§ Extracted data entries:
_ _ _
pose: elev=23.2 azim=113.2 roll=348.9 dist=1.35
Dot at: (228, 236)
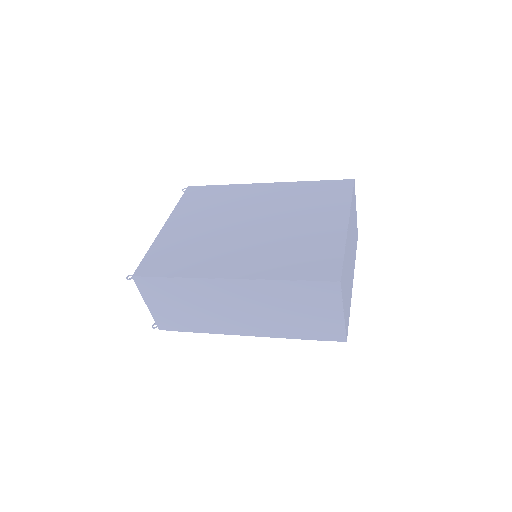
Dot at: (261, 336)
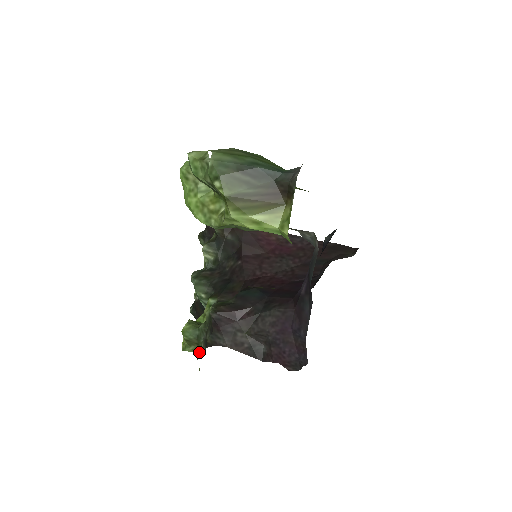
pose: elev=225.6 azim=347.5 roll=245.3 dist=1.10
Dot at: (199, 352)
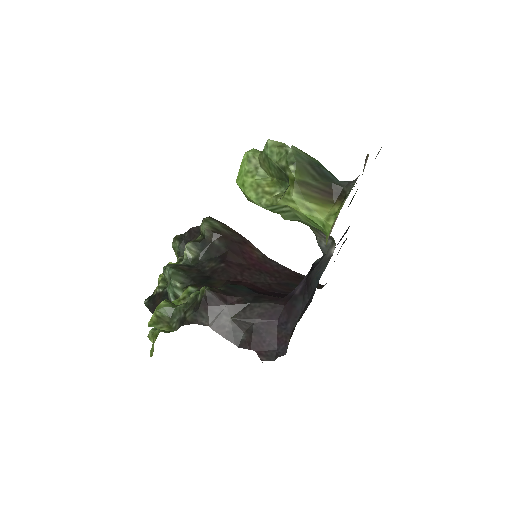
Dot at: (169, 330)
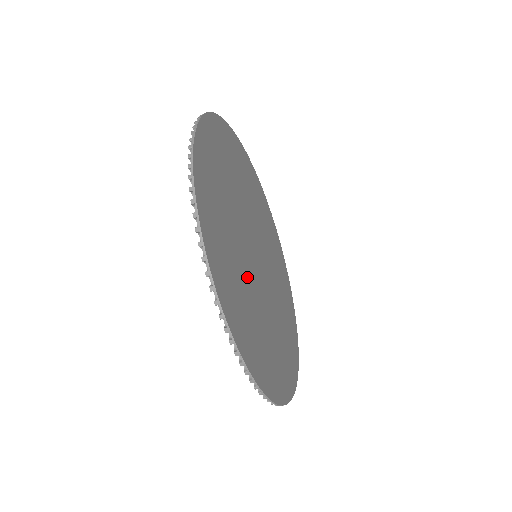
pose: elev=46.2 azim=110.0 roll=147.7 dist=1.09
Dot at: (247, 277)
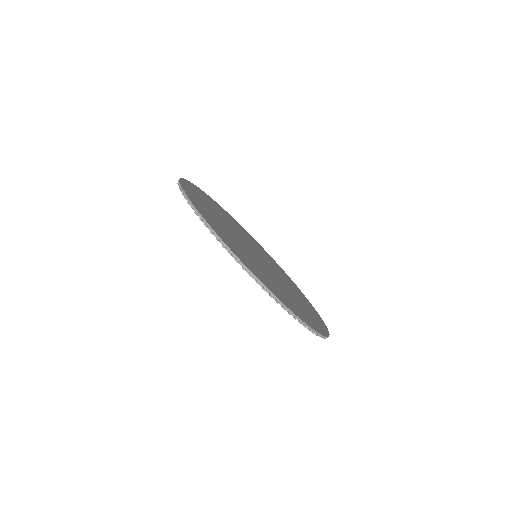
Dot at: (242, 247)
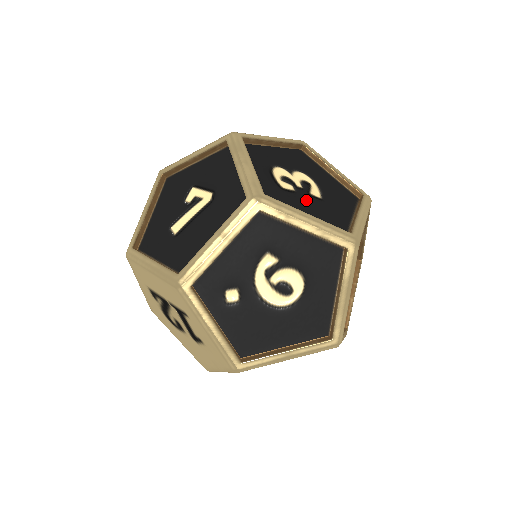
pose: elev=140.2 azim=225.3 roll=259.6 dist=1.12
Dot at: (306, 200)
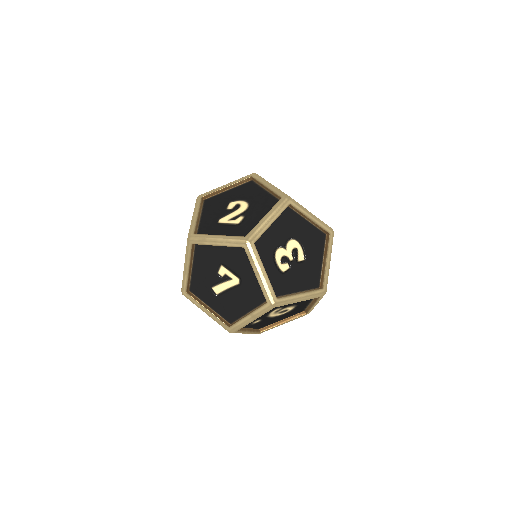
Dot at: (297, 271)
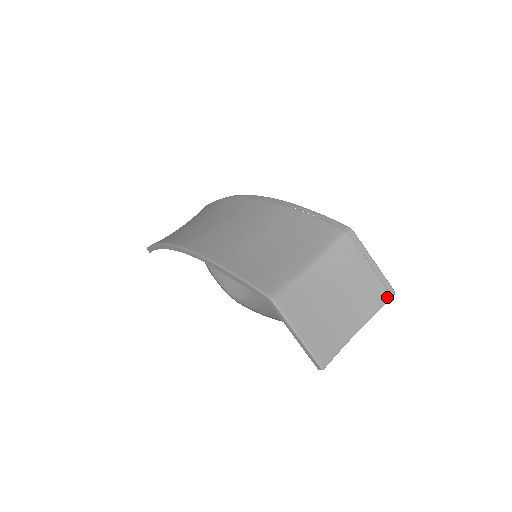
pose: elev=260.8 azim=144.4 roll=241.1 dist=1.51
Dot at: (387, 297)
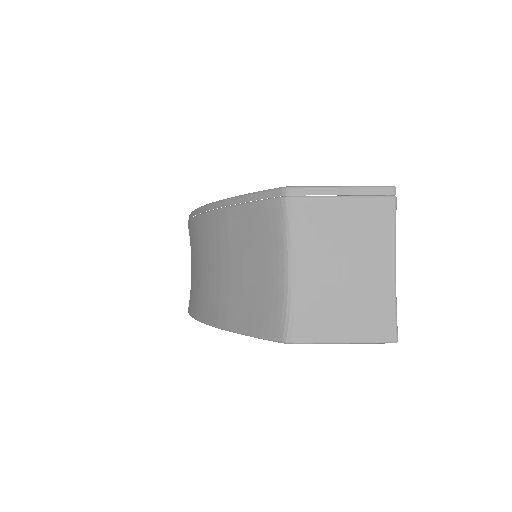
Dot at: (390, 204)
_ _ _
§ What you need to do:
Could you return every line of the data above unchanged, with the pictures left out?

§ Answer:
pose: elev=23.2 azim=113.2 roll=348.9 dist=1.35
Dot at: (228, 236)
Dot at: (261, 336)
pose: elev=225.6 azim=347.5 roll=245.3 dist=1.10
Dot at: (199, 352)
Dot at: (169, 330)
pose: elev=46.2 azim=110.0 roll=147.7 dist=1.09
Dot at: (247, 277)
Dot at: (242, 247)
pose: elev=140.2 azim=225.3 roll=259.6 dist=1.12
Dot at: (306, 200)
Dot at: (297, 271)
pose: elev=260.8 azim=144.4 roll=241.1 dist=1.51
Dot at: (387, 297)
Dot at: (390, 204)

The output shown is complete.